1月19日から21日まで東京ビッグサイトで開催された「オートモーティブワールド2011」※。最新の電気自動車(EV)や駆動技術が出展される中に、“匠の技”を発見した。
アルミを叩け、叩け、叩け!
総重量500キロ、アルミボディだけなら80キロ。そんなオリジナルEVを作り出してしまったのが、試作複合板金加工メーカーのアミヤだ。まずは、ブースに展示してあった1/2スケールのボディを見てほしい。
直線と曲線が組み合わされた、レトロテイストのオープン2シーター。曲線部分は「叩き成形加工」という匠の技で作られている。

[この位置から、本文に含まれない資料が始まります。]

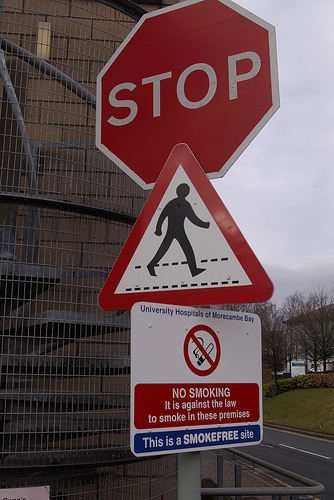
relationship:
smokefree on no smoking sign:
[182, 429, 243, 445] [131, 301, 263, 457]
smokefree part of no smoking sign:
[182, 429, 243, 445] [131, 301, 263, 457]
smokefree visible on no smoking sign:
[182, 429, 243, 445] [131, 301, 263, 457]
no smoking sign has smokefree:
[131, 301, 263, 457] [182, 429, 243, 445]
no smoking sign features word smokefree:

これは、アルミの平板をひたすらハンマーで叩いて曲げるもの。少数生産品や試作開発品などで、金型を作成する費用のコストダウンや納期短縮に適した技術だ。
同社Webサイトで、オリジナルEVのプロモーションビデオを公開している。アルミボディによる軽量化は、登坂性能、最高速度、航続距離の向上に効果を発揮するという。
アルミを削れ、削れ、削れ!
一方、切削加工メーカーの大槇精機では、アルミ削り出しのヘルメットを展示。同時5軸加工により120キロのアルミブロックを150時間かけて削ったものが、3.6キロのヘルメットになった。もっとも薄い部分は0.3ミリだ。
ヘルメットメーカーではないので、残念ながら実用品ではない。3人の社員が業務時間外に、デザインを考え、工作機械のプログラムを書くなど、徹夜もいとわず1カ月間で完成させた。削りカスとなってしまった約116キロのアルミはリサイクル業者に引き取ってもらったそうだ。値段が付けられない、まさに一点モノだ。